"""

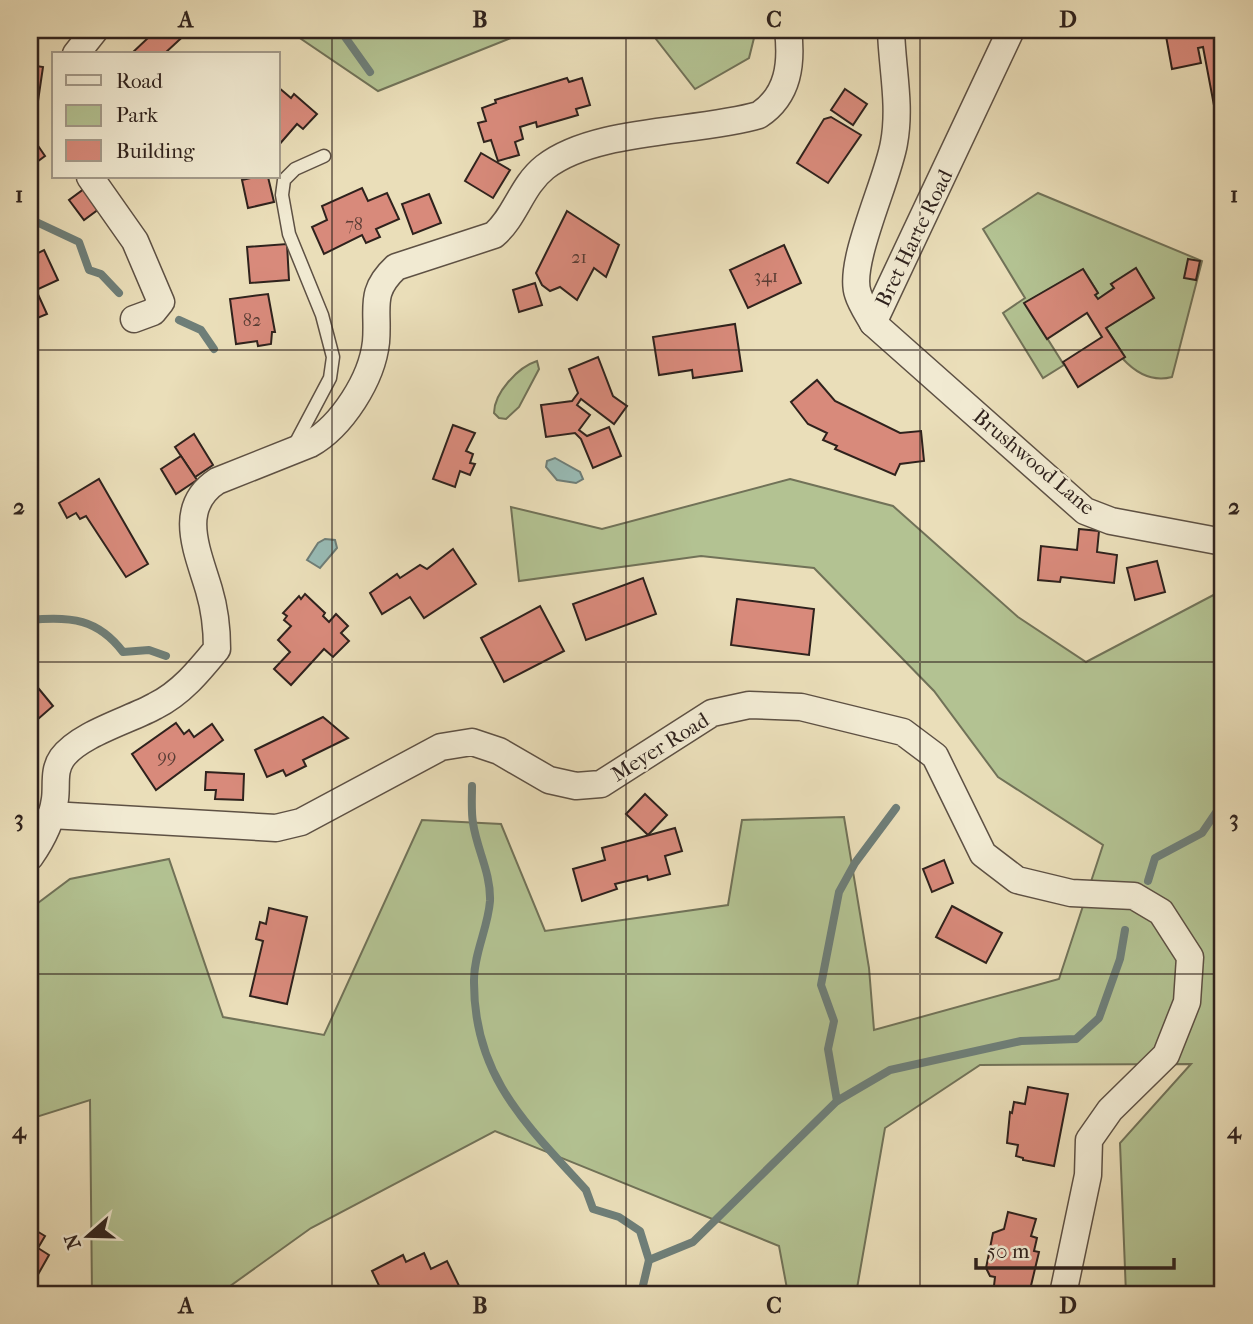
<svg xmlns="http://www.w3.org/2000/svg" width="1253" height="1324" viewBox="0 0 1253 1324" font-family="'IM FELL French Canon',serif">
	<rect width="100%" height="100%" fill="#eadeb9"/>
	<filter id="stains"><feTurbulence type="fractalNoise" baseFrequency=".00286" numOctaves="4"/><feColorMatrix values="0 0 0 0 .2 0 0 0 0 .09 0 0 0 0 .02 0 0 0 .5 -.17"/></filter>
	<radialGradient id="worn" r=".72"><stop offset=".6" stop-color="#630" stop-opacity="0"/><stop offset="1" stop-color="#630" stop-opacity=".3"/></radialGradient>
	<!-- green -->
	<g fill="#b3c292" stroke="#717258" stroke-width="2">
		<polygon points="288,30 531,30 378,91"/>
		<polygon points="649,30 756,30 749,58 695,89"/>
		<path d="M1038,193L1202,261L1172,377C1153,382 1136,373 1123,359L1125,357L1106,328L1154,298L1136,269L1111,284L1114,288L1098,299L1095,295L1098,293L1083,269L1025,303L1064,365L1043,378L1003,313L1025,298L983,229Z"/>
		<path d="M537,361L539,369L519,407L506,419L499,418L494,413C494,393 518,367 537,361Z"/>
		<polygon points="790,479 893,506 1018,617 1086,662 1223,590 1223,1294 1126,1294 1120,1143 1191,1064 980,1065 885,1128 856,1294 788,1294 779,1246 495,1131 311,1228 219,1294 92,1294 90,1100 30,1119 30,909 70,879 169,859 223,1017 324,1035 422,820 501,824 545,931 728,905 742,820 844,817 869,968 874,1030 1059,979 1103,845 998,777 934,691 814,568 701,556 519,581 511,507 602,529"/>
	</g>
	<!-- water -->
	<g fill="#98bbb5" stroke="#6e7e78" stroke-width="2">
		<polygon points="555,458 580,472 583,479 576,483 557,480 546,467 547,461"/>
		<polygon points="325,539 335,540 337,548 320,568 307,560 318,543"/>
	</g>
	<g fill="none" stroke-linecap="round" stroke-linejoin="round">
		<!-- stream -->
		<g stroke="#6e7e78" stroke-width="8">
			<polyline points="340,30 370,72"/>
			<polyline points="30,219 79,242 89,270 101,274 119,293"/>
			<polyline points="179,320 201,330 214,349"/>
			<path d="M30,620C71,616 98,619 123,652L149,650L166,656"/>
			<path d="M472,786C472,798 471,811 473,823C477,850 491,873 490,901C488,928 474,953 474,980C473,1076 526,1124 586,1190L593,1209L619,1217L640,1231L649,1260"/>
			<polyline points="1148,881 1155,858 1202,833 1217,811 1223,784"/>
			<polyline points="837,1101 828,1049 834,1021 821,985 839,892 855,863 896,808"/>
			<polyline points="641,1294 649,1260 693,1242 837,1101 890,1070 1021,1041 1076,1039 1099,1018 1120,959 1125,930"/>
		</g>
	</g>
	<!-- building -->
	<g fill="#d88a7b" stroke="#2f221d" stroke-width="2">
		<polygon points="145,30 190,30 164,54 131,54 149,37 144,32"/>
		<polygon points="1202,30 1223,30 1223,114 1216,116 1203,47 1198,48 1201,63 1172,69 1166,36"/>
		<polygon points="30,65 43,67 38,101 30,99"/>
		<polygon points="567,78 569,82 582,78 590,105 576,109 578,115 537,127 536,122 520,127 523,139 515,142 519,155 498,161 491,140 484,142 478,123 486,121 482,108 496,103 495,100"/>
		<polygon points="278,87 291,98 294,94 317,114 303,129 297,124 278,146"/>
		<polygon points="845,89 867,104 853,125 831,110"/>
		<polygon points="831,117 861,135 828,183 797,163 824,119"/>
		<polygon points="30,134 45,156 30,167"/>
		<polygon points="481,153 510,170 493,198 465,181"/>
		<polygon points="255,177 268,177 274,202 248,208 242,180"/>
		<polygon points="88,186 103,206 84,220 69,200"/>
		<polygon points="362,188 368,201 387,193 399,219 376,229 380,237 366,243 362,235 324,254 312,227 327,220 322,206"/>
		<polygon points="429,194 441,223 413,234 402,204"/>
		<polygon points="567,211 619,245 606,277 594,268 577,300 560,287 550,291 542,285 536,273"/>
		<polygon points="287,244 289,280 250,283 247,247"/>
		<polygon points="784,245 801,283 748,308 730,270"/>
		<polygon points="44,250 58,280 36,290 47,314 30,321 30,257"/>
		<polygon points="1188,259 1200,261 1196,280 1184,278"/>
		<polygon points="1136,268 1154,298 1106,328 1125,357 1078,387 1063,362 1102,337 1087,313 1047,339 1024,303 1083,269 1098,293 1095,295 1098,299 1114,288 1111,284"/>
		<polygon points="535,283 542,305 519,312 513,290"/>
		<polygon points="268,294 275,332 272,332 271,344 258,346 257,341 236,344 230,299"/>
		<polygon points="735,324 742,371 693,378 692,370 659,375 653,337"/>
		<polygon points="598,357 613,396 627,406 614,424 581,399 577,405 590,415 579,430 587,436 609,427 621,456 593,468 581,439 575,433 546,437 541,405 572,401 578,393 569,369"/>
		<polygon points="817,380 835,401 900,433 921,431 924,461 900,464 895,475 835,449 837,446 823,440 827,433 808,424 791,402"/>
		<polygon points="1220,424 1223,424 1223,471"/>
		<polygon points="453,425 475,433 466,451 473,454 470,463 475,464 470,475 460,471 455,487 433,479"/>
		<polygon points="194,434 213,465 195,477 175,447"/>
		<polygon points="181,456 197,480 176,494 161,469"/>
		<polygon points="99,479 148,564 126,577 86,516 80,519 76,513 67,518 59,503"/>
		<polygon points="1079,529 1099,531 1097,552 1117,555 1114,583 1061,577 1060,582 1038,580 1041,546 1077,550"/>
		<polygon points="453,549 476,584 424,618 410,597 382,614 370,593 397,574 400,578 420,565 427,569"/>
		<polygon points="1157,561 1165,592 1135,600 1127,568"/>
		<polygon points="643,578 656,614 586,640 573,604"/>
		<polygon points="305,594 325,613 323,616 329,622 336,614 348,626 341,633 349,641 333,657 324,649 291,685 274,669 290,652 278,640 291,626 284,620 287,616 283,613 299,596 301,599"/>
		<polygon points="737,599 814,609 809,655 731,645"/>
		<polygon points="540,606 564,651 504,682 481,638"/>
		<polygon points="39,689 53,706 30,726 30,698"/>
		<polygon points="323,717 348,738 303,760 306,766 286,776 283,770 267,777 255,750"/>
		<polygon points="176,723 184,734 189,730 194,737 212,724 223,740 156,790 132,754"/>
		<polygon points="206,772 244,774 243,800 215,799 216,790 205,790"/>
		<polygon points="645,794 667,815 648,835 626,814"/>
		<polygon points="675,828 682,851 665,856 670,874 648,880 647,876 615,884 617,889 582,901 573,869 605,860 602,848"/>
		<polygon points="944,860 953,883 932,892 923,869"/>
		<polygon points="952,906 1002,933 986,963 936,937"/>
		<polygon points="269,908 307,917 287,1004 250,996 263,941 256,939 260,922 266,924"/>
		<polygon points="1028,1087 1068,1094 1054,1166 1023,1160 1023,1158 1016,1156 1018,1145 1007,1143 1010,1112 1012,1113 1014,1102 1025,1104"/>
		<polygon points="1008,1212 1036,1219 1031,1236 1037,1238 1034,1251 1039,1252 1029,1294 994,1286 995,1277 990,1276 986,1268 993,1233 1004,1229"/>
		<polygon points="30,1227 45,1236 38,1248 49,1255 36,1278 30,1274"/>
		<polygon points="424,1253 431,1269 447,1261 462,1292 383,1294 372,1271 403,1255 406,1262"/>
	</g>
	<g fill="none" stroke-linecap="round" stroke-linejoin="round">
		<defs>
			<polyline id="service" points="294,446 330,378 333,357 322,315 289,234 282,195 284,180 295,169 324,156"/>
			<g id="minor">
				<path d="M891,30C892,68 901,105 894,143C888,180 847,264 858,294C861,304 868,314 873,323L1011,30"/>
				<polyline points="76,54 95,30"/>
				<polyline points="90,177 135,241 161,302 153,312 134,319"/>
				<polyline points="873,323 1085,511 1111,521 1223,542"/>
				<polyline points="51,815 276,828 301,822 441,747 472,742 499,751 549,780 576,786 601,784 712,713 749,705 801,707 903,732 935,756 983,854 1017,880 1071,893 1134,896 1161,912 1190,957 1187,1002 1166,1055 1110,1110 1089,1140 1088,1175 1063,1294"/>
				<path d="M30,857C42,840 52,820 55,799C57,785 53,771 62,758C79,734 130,720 155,706C181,693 199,671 217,649C217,628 215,610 209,590C198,552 176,508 217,481L310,444C342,426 372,379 376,342C379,308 368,293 396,267L494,235C516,216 521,186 545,167C595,128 698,133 759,115C789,95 792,63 788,30"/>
			</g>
		</defs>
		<!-- service casing -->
		<use href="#service" stroke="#5e5144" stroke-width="15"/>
		<!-- minor casing -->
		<use href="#minor" stroke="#5e5144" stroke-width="29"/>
		<!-- service -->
		<use href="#service" stroke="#f1ead2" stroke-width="12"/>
		<!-- minor -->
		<use href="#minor" stroke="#f1ead2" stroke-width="26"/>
	</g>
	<!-- grid -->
	<path fill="none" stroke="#2f221d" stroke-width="2" stroke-opacity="0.55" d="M332,30V1294M626,30V1294M920,30V1294M30,350H1223M30,662H1223M30,974H1223"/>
	<g text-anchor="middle" stroke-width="5" stroke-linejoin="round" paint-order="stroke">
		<!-- number labels -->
		<g font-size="18" fill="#593c34">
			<text x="354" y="230">78</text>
			<text x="579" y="263">21</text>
			<text x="766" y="282">341</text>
			<text x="252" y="326">82</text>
			<text x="167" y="762">99</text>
		</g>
		<!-- street labels -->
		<g font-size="21" fill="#2f221d" stroke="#f1ead2">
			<text transform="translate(914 238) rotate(-64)" y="7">Bret Harte Road</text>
			<text transform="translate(1034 462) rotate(40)" y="7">Brushwood Lane</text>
			<text transform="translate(660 747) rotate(-32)" y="7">Meyer Road</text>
		</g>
	</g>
	<!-- margin -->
	<rect width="1253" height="1324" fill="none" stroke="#eadeb9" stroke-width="77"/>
	<!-- legend -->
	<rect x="52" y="52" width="228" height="126" fill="#f1ead2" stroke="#a39a8a" stroke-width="2"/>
	<rect x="66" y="75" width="35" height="10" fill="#f1ead2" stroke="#a39a8a" stroke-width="2"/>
	<text x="116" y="88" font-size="21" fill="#2f221d">Road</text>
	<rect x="66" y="105" width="35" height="21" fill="#b3c292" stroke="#a39a8a" stroke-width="2"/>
	<text x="116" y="122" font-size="21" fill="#2f221d">Park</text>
	<rect x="66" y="140" width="35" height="21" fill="#d88a7b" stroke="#a39a8a" stroke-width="2"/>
	<text x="116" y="158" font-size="21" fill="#2f221d">Building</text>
	<!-- north arrow -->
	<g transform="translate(88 1236) rotate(250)" stroke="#f1ead2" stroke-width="5" paint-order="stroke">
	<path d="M0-5L12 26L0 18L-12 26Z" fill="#2f221d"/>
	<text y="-10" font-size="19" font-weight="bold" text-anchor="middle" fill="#2f221d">N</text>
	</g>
	<!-- scale -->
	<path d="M976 1258v10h198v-10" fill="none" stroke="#2f221d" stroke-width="3.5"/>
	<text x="987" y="1258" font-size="21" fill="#2f221d" stroke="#f1ead2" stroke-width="5" paint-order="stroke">50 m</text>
	<rect x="38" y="38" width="1176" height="1248" fill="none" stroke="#2f221d" stroke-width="2.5"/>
	<g font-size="23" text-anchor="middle" font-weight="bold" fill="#2f221d">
		<text x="186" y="27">A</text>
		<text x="480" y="27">B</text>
		<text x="774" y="27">C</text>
		<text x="1068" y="27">D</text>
		<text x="19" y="202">1</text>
		<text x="1234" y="202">1</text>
		<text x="19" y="514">2</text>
		<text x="1234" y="514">2</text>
		<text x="19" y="826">3</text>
		<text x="1234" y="826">3</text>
		<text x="19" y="1138">4</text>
		<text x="1234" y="1138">4</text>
		<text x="186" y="1313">A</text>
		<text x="480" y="1313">B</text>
		<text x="774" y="1313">C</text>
		<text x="1068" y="1313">D</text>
	</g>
	<rect width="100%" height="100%" filter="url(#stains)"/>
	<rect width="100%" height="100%" fill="url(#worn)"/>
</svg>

"""

Among the lines above, find those carrying the word "worn" and copy them out.

TASK RESULT:
	<radialGradient id="worn" r=".72"><stop offset=".6" stop-color="#630" stop-opacity="0"/><stop offset="1" stop-color="#630" stop-opacity=".3"/></radialGradient>
	<rect width="100%" height="100%" fill="url(#worn)"/>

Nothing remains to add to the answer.